Fees: You must pay a $100 application fee and a $150 initial license fee.
- Licensure: You will submit your application to the Minnesota Board of Dietetics and Nutrition Practice. Applications must include experience verification, academic transcripts, a copy of your CDR exam score and information about other professional licenses you hold.
- Endorsement: If you are already registered with the CDR, you can provide the board with a copy of your registration to waive other requirements and receive your Minnesota license.
Degrees Related to Dietitians
Degrees that offer a major focus in human nutrition are related to dietetic practice. This includes nutritional science degrees, clinical nutrition degrees, food management degrees and food and nutrition degrees.
Major Cities in Minnesota
- Minneapolis is the largest city in Minnesota, serving as home to over 400,000 residents.
- Close by Minneapolis is St. Paul. Nearly 300,000 Minnesotans live in St. Paul.
- Over 100,000 people live in Rochester, making it the largest city outside of Minneapolis-St. Paul. It is also home to the Mayo Clinic.
What Does a Nutritionist Do?
- Nutritionists work with individual clients to develop nutritional plans. These plans help clients meet their recommended nutritional needs and can be altered depending on how a client is progressing.
- Nutritionists and dietitians are also focused on education, and will work to inform people and groups about human nutrition.

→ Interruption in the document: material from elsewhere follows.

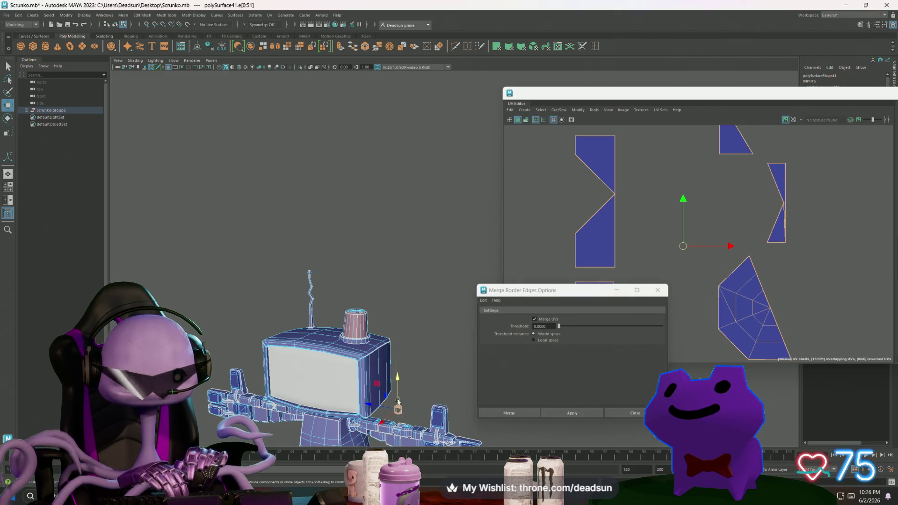
click(84, 15)
mouse_move(68, 16)
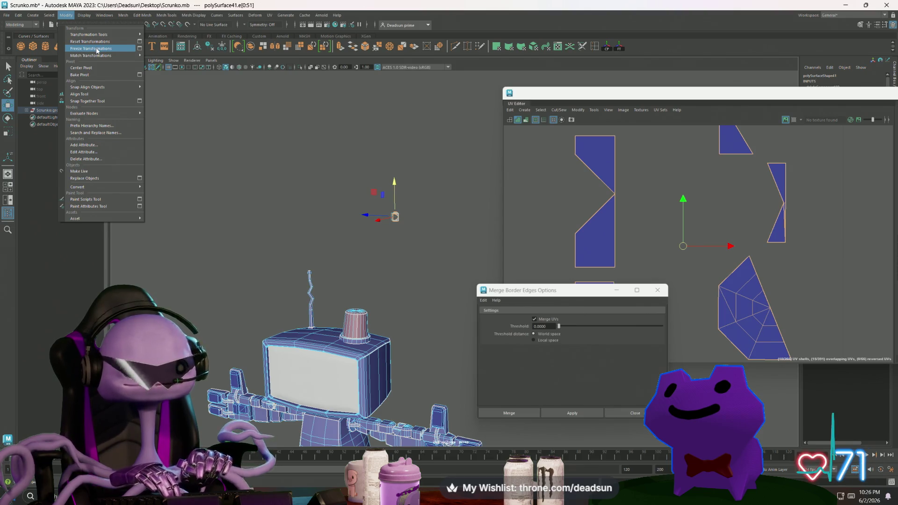
click(620, 47)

- Nutritionists must write regular reports about their client’s progress to be used in medical records.
Dietetic technicians, nutritional educators, clinical nutritionists and those who work in areas of food management are responsible for similar tasks as dietitians.
Employment Numbers in Minnesota
Minnesota is home to 1,230 registered dietitians as of 2015 according to the records maintained by the Bureau of Labor Statistics.
Salary Ranges in Minnesota
Most dietitians in Minnesota will find employment in the Minneapolis-St. Paul area, and may receive an annual average salary of $58,300. Dietitians in Rochester have a slightly higher average pay of $60,900.